START Input

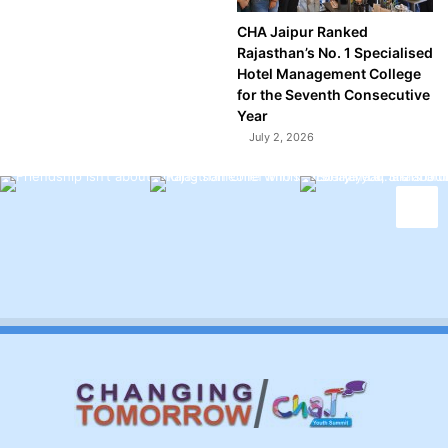
CHA Jaipur Ranked
Rajasthan’s No. 1 Specialised
Hotel Management College
for the Seventh Consecutive
Year
July 2, 2026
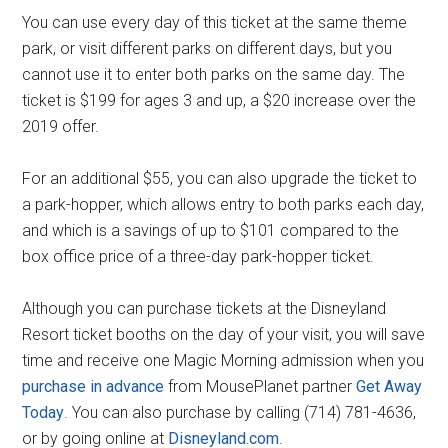
You can use every day of this ticket at the same theme
park, or visit different parks on different days, but you
cannot use it to enter both parks on the same day. The
ticket is $199 for ages 3 and up, a $20 increase over the
2019 offer.
For an additional $55, you can also upgrade the ticket to
a park-hopper, which allows entry to both parks each day,
and which is a savings of up to $101 compared to the
box office price of a three-day park-hopper ticket.
Although you can purchase tickets at the Disneyland
Resort ticket booths on the day of your visit, you will save
time and receive one Magic Morning admission when you
purchase in advance
from MousePlanet partner
Get Away
Today
. You can also purchase by calling (714) 781-4636,
or by going online at
Disneyland.com
.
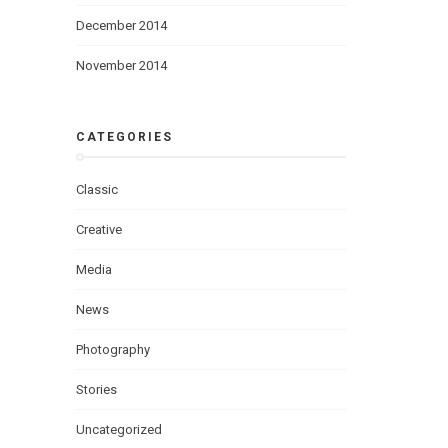
December 2014
November 2014
CATEGORIES
Classic
Creative
Media
News
Photography
Stories
Uncategorized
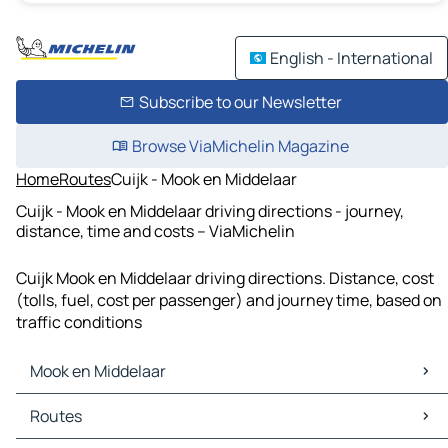
English - International
Subscribe to our Newsletter
Browse ViaMichelin Magazine
Home
Routes
Cuijk - Mook en Middelaar
Cuijk - Mook en Middelaar driving directions - journey,
distance, time and costs – ViaMichelin
Cuijk Mook en Middelaar driving directions. Distance, cost
(tolls, fuel, cost per passenger) and journey time, based on
traffic conditions
Mook en Middelaar
Mook en Middelaar Maps
Routes
Mook en Middelaar Traffic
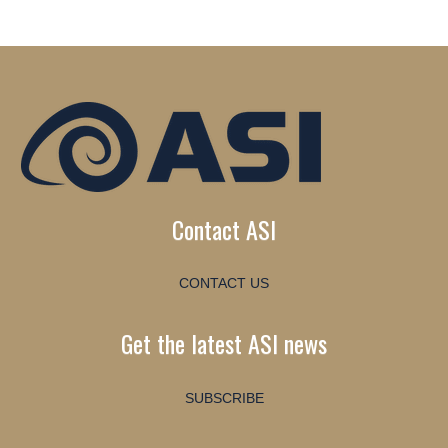
Contact ASI
CONTACT US
Get the latest ASI news
SUBSCRIBE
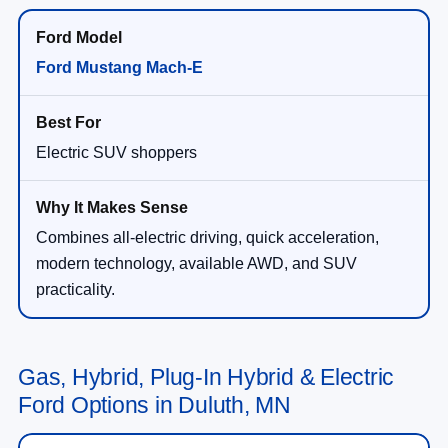
Ford Mustang Mach-E
Electric SUV shoppers
Combines all-electric driving, quick acceleration,
modern technology, available AWD, and SUV
practicality.
Gas, Hybrid, Plug-In Hybrid & Electric
Ford Options in Duluth, MN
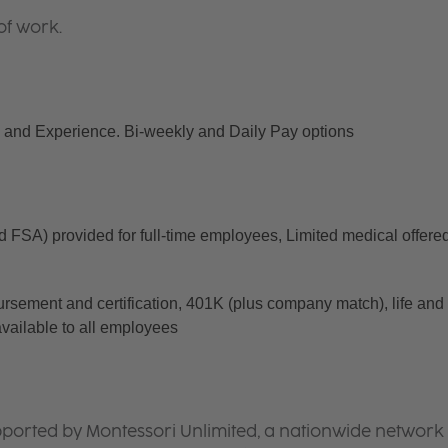
of work.
and Experience. Bi-weekly and Daily Pay options
d FSA) provided for full-time employees, Limited medical offered
ursement and certification, 401K (plus company match), life and 
available to all employees
ported by Montessori Unlimited, a nationwide network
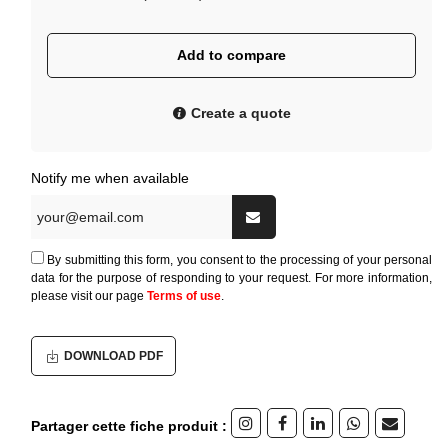
Add to compare
Create a quote
Notify me when available
By submitting this form, you consent to the processing of your personal
data for the purpose of responding to your request. For more information,
please visit our page
Terms of use
.
DOWNLOAD PDF
Partager cette fiche produit :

END Input

In the data above, the stretch from the line with "box office price" through the line with "d FSA) provided" is to be returned exactly, minus any pictures.

box office price of a three-day park-hopper ticket.
Although you can purchase tickets at the Disneyland
Resort ticket booths on the day of your visit, you will save
time and receive one Magic Morning admission when you
purchase in advance
from MousePlanet partner
Get Away
Today
. You can also purchase by calling (714) 781-4636,
or by going online at
Disneyland.com
.
December 2014
November 2014
CATEGORIES
Classic
Creative
Media
News
Photography
Stories
Uncategorized
English - International
Subscribe to our Newsletter
Browse ViaMichelin Magazine
Home
Routes
Cuijk - Mook en Middelaar
Cuijk - Mook en Middelaar driving directions - journey,
distance, time and costs – ViaMichelin
Cuijk Mook en Middelaar driving directions. Distance, cost
(tolls, fuel, cost per passenger) and journey time, based on
traffic conditions
Mook en Middelaar
Mook en Middelaar Maps
Routes
Mook en Middelaar Traffic
Contact ASI
CONTACT US
Get the latest ASI news
SUBSCRIBE
Ford Mustang Mach-E
Electric SUV shoppers
Combines all-electric driving, quick acceleration,
modern technology, available AWD, and SUV
practicality.
Gas, Hybrid, Plug-In Hybrid & Electric
Ford Options in Duluth, MN
of work.
and Experience. Bi-weekly and Daily Pay options
d FSA) provided for full-time employees, Limited medical offered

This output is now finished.